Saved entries
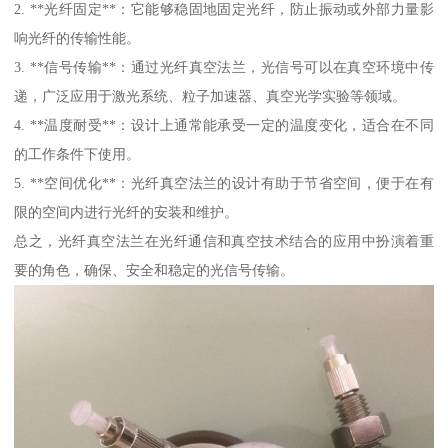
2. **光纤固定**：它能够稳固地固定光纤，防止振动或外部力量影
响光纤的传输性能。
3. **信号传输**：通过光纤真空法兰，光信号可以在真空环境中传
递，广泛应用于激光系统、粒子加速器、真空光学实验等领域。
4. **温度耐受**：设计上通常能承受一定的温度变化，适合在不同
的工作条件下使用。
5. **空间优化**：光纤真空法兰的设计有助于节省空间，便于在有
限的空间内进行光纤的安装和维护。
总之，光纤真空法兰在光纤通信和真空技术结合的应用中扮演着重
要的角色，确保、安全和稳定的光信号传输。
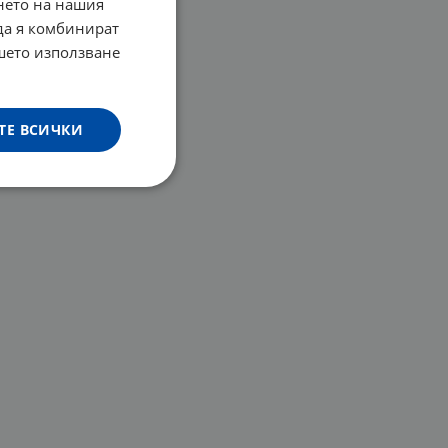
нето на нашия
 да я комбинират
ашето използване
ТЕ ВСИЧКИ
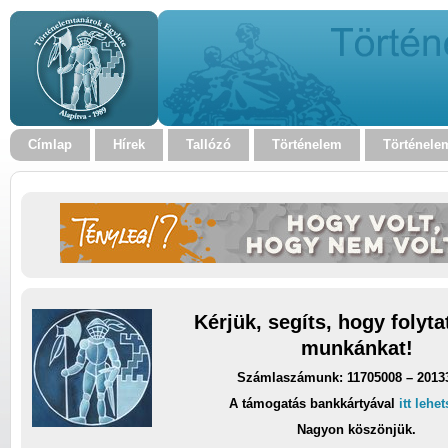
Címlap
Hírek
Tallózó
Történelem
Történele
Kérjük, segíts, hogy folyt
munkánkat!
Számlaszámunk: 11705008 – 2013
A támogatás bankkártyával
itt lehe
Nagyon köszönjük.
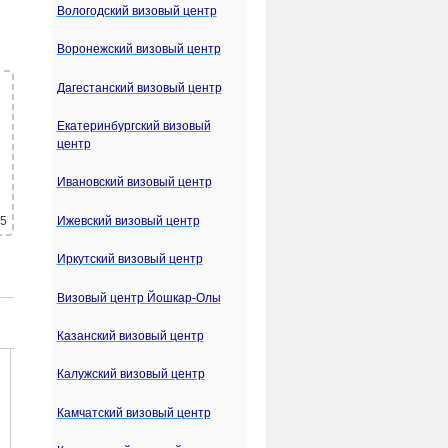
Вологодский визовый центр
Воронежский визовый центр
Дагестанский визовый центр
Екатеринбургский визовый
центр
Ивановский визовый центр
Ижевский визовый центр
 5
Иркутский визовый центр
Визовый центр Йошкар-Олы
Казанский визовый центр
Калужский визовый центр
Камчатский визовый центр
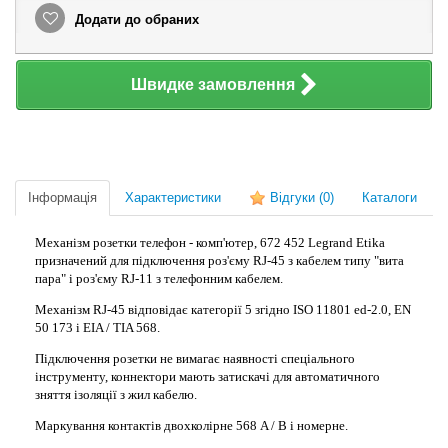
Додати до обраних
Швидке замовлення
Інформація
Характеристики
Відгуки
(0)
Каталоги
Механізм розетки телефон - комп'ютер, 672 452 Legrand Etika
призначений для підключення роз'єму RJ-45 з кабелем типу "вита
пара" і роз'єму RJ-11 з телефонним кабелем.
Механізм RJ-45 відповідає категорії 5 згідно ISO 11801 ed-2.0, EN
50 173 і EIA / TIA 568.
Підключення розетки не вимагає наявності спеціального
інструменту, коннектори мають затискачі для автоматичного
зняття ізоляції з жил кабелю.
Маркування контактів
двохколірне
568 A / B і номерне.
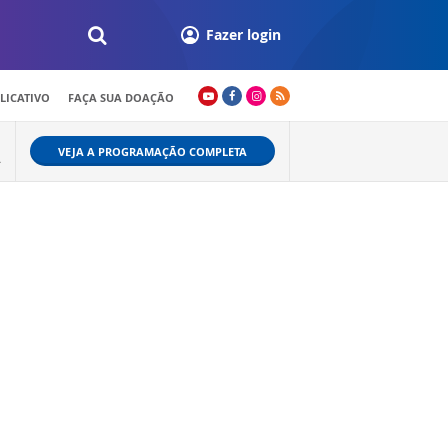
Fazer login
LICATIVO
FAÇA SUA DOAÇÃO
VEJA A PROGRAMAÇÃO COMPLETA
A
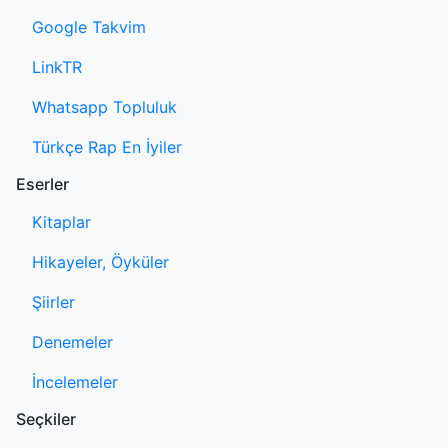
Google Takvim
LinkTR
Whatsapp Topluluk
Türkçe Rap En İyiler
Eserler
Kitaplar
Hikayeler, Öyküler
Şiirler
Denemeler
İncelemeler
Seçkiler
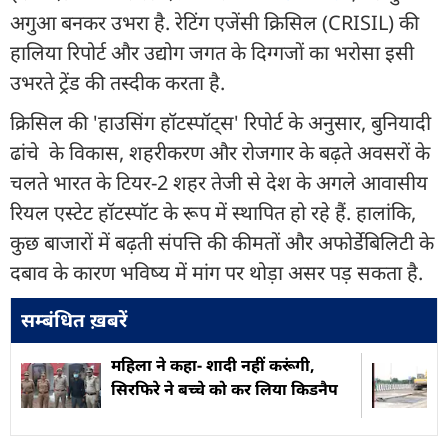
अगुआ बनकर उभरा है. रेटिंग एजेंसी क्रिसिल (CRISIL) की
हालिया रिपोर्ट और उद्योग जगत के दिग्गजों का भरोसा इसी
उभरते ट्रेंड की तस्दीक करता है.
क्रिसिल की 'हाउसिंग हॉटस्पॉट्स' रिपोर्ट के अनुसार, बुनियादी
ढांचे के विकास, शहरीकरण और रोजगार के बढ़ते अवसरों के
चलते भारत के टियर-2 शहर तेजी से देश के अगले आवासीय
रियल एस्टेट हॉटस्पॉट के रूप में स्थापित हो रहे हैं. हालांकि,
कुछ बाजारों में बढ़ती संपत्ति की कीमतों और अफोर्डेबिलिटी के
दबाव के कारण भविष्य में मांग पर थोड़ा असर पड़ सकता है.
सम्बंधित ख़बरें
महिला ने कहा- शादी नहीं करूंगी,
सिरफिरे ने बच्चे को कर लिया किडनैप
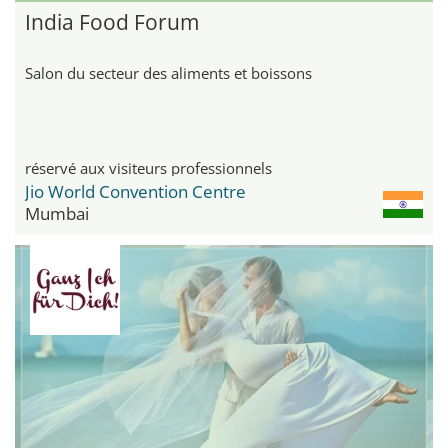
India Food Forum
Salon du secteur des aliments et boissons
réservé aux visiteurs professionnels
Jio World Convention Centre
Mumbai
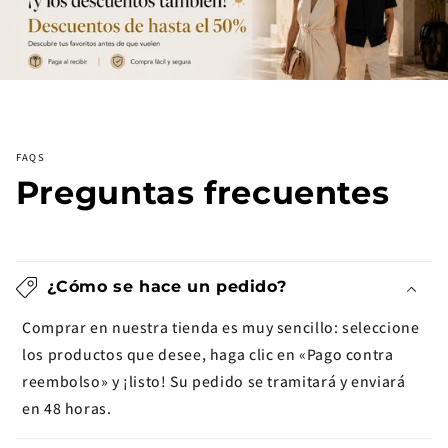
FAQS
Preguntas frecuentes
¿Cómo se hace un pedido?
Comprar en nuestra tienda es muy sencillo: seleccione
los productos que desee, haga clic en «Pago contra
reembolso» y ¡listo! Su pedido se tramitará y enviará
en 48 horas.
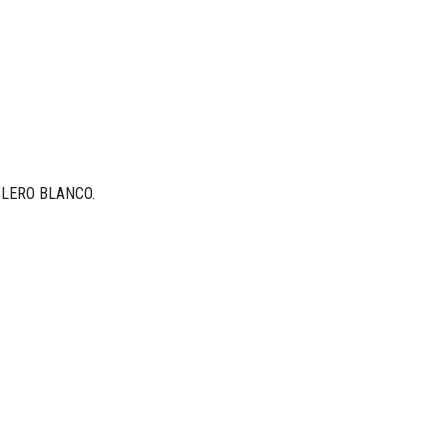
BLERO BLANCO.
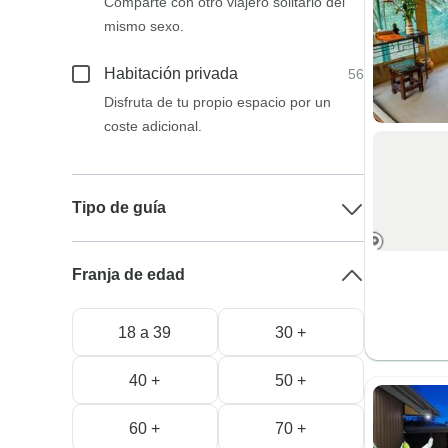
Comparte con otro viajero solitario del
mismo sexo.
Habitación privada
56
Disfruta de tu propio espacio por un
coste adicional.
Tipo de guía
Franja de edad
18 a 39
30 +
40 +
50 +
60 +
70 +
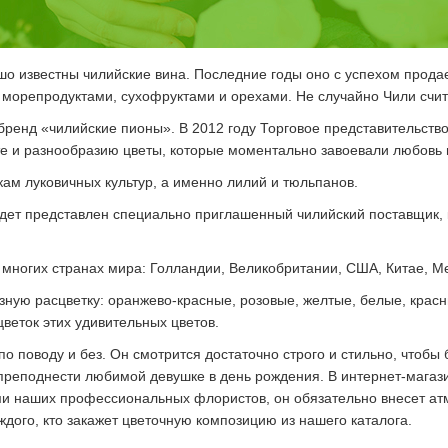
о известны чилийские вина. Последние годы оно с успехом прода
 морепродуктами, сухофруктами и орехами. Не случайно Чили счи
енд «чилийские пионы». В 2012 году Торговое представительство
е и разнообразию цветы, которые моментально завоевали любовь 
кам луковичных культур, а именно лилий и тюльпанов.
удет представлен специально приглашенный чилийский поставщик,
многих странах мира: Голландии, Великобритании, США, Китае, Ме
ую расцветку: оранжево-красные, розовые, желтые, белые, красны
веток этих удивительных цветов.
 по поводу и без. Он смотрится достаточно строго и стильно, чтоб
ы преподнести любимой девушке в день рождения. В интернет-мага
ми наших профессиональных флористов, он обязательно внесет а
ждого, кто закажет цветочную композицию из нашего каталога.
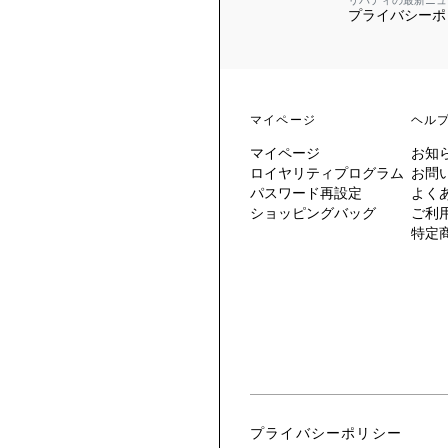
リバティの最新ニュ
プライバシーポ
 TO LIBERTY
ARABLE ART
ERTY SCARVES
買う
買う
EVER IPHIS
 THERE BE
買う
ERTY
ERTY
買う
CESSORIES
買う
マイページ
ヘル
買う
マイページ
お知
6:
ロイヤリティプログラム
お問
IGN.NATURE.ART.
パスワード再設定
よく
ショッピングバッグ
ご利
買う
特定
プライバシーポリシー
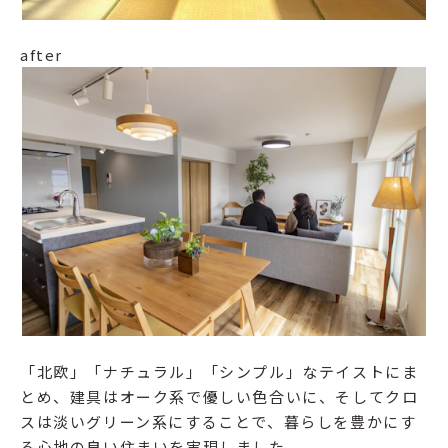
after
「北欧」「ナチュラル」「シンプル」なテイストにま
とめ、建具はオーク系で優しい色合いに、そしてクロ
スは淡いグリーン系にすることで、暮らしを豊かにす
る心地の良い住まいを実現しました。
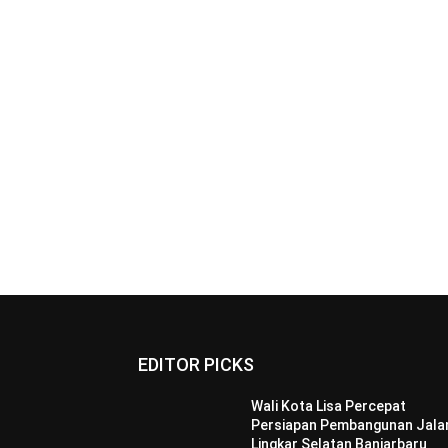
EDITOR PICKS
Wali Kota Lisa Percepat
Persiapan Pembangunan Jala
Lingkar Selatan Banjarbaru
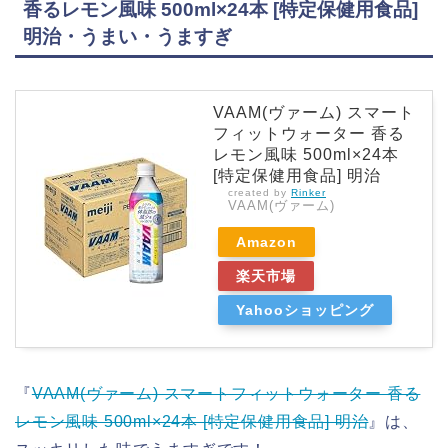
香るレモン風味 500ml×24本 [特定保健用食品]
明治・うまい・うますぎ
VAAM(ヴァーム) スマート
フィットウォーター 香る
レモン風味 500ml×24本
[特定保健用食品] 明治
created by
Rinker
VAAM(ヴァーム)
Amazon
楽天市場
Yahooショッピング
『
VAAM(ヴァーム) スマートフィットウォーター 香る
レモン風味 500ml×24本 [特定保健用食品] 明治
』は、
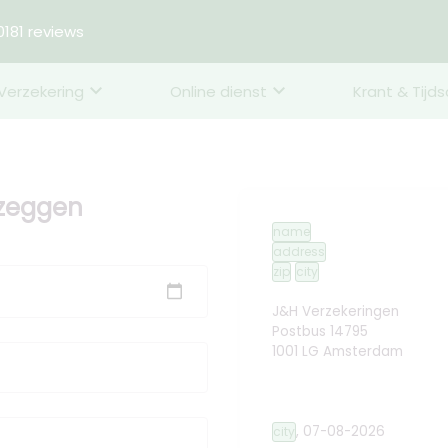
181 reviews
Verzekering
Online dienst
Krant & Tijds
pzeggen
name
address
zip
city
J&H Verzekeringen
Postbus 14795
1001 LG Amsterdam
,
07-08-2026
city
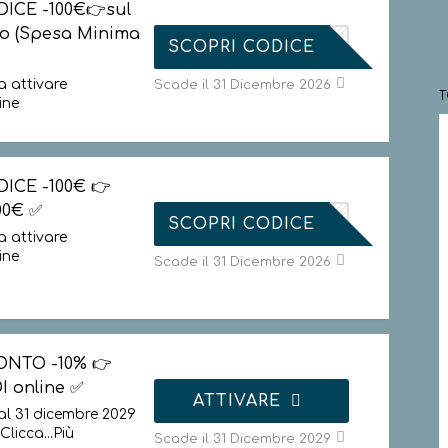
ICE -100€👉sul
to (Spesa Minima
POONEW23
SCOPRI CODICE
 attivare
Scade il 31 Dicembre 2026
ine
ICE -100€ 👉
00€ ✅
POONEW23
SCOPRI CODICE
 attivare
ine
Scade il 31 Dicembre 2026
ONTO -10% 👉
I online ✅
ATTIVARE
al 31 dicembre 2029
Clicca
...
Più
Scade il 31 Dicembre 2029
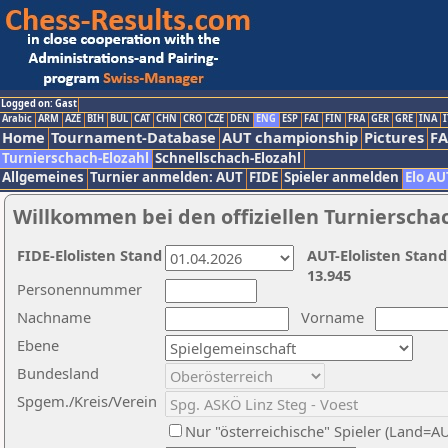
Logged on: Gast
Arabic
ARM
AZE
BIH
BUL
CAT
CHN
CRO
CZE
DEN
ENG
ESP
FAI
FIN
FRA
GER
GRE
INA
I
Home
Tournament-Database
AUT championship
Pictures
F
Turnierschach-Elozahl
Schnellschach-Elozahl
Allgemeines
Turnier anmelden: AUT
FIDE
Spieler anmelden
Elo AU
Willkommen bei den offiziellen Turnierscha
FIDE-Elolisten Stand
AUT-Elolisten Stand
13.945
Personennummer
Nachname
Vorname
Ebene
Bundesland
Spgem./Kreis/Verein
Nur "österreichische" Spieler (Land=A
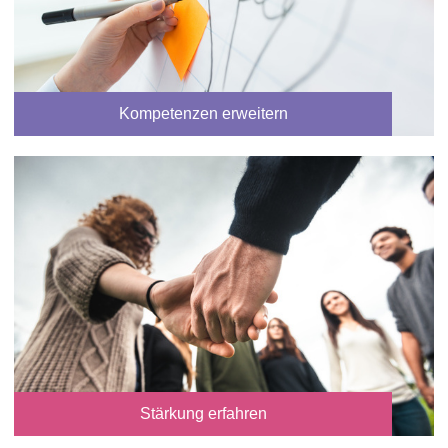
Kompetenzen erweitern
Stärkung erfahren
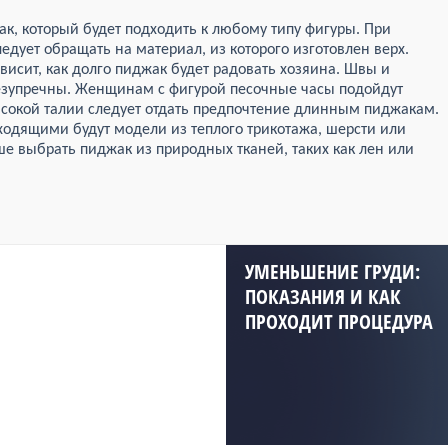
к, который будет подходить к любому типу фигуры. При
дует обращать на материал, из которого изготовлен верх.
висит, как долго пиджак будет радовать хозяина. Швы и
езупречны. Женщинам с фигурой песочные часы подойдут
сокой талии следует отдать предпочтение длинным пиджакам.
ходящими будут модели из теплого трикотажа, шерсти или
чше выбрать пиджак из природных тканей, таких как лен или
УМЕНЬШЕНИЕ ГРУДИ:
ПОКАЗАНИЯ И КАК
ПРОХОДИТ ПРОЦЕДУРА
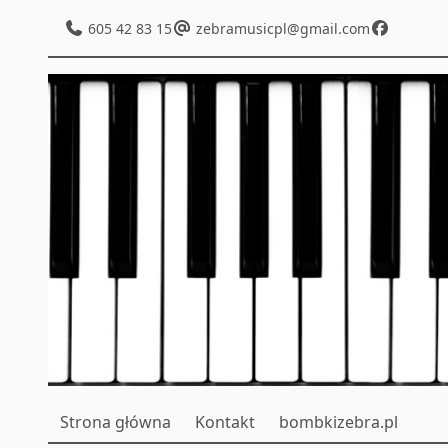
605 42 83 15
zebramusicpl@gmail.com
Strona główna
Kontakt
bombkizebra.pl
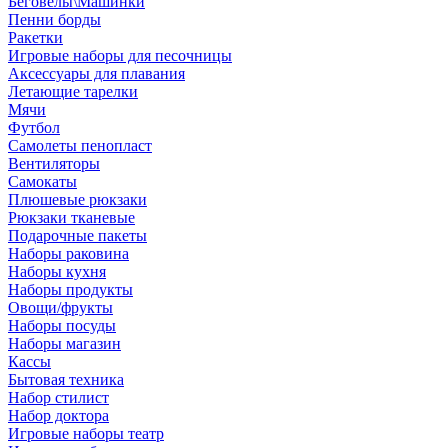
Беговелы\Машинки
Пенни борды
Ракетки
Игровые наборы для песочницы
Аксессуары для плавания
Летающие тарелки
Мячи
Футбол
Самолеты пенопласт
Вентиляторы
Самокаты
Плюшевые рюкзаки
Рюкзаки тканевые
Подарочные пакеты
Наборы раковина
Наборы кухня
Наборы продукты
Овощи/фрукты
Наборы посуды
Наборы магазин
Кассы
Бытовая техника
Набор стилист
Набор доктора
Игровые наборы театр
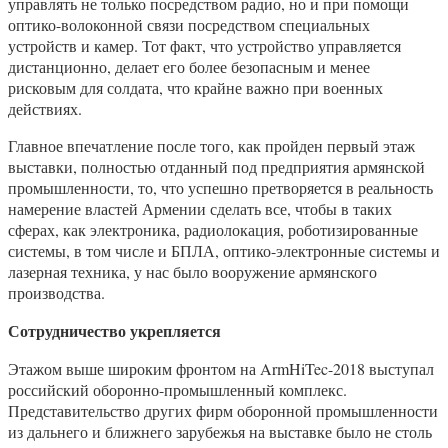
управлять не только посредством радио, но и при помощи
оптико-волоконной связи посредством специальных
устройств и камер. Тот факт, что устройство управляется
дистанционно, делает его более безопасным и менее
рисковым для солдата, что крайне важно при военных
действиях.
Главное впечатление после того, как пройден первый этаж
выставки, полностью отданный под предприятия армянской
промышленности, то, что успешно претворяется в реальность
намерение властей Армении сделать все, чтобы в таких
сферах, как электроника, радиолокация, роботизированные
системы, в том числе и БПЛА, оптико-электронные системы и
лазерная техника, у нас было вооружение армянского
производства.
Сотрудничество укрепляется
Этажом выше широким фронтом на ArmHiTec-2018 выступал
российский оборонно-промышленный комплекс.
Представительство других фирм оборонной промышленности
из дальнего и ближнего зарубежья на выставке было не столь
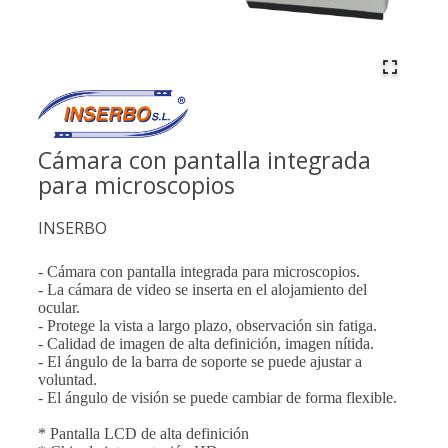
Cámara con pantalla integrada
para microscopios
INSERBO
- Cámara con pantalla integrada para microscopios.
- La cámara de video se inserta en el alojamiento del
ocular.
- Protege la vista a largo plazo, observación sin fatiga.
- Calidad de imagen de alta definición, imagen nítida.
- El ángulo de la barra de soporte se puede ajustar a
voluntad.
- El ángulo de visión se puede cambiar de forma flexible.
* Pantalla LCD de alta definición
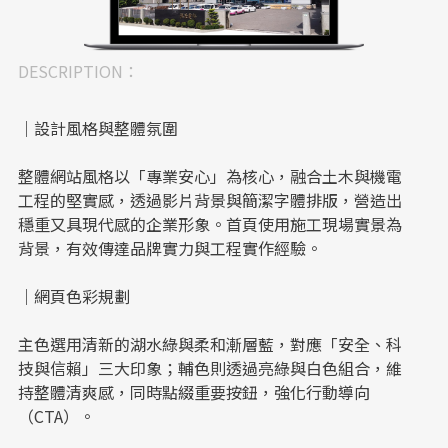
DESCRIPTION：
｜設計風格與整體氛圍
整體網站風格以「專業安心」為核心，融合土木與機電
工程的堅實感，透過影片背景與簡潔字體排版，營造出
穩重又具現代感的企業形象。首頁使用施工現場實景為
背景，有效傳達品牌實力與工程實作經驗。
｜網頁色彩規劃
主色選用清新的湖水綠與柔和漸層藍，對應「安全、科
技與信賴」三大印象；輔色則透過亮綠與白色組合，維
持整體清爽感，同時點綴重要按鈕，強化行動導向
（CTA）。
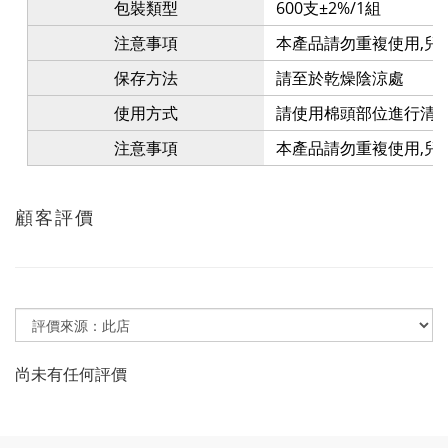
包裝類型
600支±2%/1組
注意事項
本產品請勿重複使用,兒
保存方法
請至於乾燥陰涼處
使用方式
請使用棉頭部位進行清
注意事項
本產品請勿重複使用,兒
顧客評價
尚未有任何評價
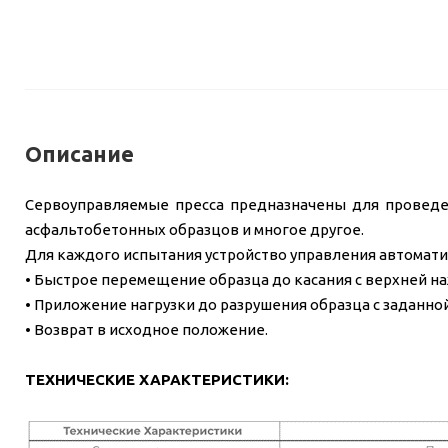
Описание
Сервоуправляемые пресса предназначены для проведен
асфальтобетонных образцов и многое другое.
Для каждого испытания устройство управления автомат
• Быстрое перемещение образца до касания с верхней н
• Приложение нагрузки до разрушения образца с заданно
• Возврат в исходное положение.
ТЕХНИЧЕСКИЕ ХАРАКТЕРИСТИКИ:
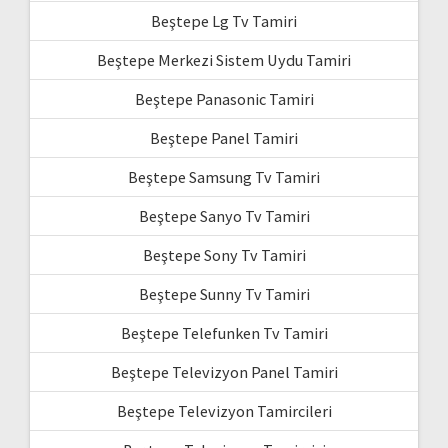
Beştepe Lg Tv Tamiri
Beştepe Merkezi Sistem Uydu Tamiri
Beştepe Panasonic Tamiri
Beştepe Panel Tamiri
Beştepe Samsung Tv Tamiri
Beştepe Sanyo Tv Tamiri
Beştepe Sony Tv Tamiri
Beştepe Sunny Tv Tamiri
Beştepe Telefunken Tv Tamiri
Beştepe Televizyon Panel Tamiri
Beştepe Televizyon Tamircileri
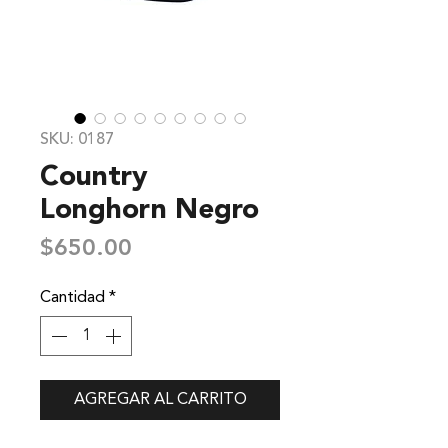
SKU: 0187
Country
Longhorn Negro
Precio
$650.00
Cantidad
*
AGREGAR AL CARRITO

**To-do item**
Go through the entries and copy each line holding the string "microscopios".

**Response below**
para microscopios
- Cámara con pantalla integrada para microscopios.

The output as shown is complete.